§ **WHAT THE TASK ASKS**: Find and return every line of the data that contains the word "dich".

*** Opening of DATA FOR REVIEW ***

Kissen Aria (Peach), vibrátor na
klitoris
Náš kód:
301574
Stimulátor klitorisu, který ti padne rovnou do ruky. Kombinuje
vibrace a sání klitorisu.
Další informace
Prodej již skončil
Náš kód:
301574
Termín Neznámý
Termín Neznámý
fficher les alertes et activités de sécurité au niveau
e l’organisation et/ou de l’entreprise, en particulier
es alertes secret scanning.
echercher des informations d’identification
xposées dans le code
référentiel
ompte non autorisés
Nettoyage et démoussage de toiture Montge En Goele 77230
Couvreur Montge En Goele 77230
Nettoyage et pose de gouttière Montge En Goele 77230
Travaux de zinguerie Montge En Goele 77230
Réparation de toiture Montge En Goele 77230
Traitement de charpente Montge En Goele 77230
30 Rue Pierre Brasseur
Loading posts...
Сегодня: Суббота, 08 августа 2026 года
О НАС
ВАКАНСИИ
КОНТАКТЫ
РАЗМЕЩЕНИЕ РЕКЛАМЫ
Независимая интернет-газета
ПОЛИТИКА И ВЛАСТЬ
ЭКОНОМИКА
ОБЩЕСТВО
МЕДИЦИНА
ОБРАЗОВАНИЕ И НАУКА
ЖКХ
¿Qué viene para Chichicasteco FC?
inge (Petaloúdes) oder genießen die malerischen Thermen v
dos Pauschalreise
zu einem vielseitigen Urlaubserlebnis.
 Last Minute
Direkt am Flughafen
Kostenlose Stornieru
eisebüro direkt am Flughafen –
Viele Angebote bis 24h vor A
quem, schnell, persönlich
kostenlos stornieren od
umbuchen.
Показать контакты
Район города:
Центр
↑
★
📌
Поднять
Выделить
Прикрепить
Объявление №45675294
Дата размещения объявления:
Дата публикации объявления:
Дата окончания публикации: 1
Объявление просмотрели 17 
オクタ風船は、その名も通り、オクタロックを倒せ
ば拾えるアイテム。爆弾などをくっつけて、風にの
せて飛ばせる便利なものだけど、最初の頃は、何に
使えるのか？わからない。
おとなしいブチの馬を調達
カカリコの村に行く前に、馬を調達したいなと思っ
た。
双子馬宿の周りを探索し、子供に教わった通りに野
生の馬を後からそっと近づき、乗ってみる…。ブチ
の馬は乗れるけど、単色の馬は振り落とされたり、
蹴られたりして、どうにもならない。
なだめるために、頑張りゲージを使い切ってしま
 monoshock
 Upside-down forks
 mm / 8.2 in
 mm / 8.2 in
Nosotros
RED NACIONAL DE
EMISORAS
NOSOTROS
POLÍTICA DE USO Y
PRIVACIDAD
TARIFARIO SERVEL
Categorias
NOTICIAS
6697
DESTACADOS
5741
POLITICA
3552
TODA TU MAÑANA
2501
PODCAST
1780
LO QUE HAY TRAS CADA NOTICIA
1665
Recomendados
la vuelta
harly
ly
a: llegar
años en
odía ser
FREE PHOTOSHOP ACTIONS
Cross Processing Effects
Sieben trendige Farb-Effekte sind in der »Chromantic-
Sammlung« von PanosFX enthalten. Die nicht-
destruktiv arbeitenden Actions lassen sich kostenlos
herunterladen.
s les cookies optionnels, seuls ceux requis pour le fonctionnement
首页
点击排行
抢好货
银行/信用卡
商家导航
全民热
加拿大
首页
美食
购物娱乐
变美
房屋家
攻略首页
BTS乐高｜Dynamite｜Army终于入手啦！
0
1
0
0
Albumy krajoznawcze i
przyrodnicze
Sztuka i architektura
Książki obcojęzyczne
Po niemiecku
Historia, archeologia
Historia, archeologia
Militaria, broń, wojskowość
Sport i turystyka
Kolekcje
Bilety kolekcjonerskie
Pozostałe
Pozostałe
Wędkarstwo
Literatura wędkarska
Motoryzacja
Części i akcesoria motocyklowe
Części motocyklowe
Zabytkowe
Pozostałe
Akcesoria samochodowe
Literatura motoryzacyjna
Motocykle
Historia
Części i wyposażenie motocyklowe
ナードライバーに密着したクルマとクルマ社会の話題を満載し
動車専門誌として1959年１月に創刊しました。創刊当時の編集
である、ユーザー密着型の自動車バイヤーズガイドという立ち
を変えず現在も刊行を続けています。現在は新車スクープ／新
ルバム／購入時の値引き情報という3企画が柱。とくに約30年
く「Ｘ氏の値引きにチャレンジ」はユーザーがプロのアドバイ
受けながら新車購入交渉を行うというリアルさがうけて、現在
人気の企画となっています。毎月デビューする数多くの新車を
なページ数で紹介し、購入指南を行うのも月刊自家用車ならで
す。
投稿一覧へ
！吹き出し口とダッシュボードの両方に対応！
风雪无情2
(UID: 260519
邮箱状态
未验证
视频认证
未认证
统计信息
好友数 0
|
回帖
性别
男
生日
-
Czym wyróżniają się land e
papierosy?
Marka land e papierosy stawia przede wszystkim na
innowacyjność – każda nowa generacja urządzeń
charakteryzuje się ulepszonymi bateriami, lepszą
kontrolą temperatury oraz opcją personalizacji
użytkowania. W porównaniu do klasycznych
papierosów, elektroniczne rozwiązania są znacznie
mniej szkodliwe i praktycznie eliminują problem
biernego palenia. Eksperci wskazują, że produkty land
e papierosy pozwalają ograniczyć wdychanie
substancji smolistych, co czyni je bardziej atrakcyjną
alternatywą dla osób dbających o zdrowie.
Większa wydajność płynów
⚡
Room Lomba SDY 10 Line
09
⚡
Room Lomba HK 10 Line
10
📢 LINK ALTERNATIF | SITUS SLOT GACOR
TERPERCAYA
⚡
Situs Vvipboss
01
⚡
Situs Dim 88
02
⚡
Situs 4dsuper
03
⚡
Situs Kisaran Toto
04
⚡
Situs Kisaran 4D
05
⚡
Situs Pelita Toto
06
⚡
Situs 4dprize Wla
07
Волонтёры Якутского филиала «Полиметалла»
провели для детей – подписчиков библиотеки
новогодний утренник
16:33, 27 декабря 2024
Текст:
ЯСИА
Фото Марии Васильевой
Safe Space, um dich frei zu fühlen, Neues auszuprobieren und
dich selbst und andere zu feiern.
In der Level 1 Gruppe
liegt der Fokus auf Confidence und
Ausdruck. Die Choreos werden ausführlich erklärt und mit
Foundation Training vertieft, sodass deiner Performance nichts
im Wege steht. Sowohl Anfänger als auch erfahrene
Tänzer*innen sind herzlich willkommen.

*** Close of DATA FOR REVIEW ***

§ **ANSWER SECTION**:
Safe Space, um dich frei zu fühlen, Neues auszuprobieren und
dich selbst und andere zu feiern.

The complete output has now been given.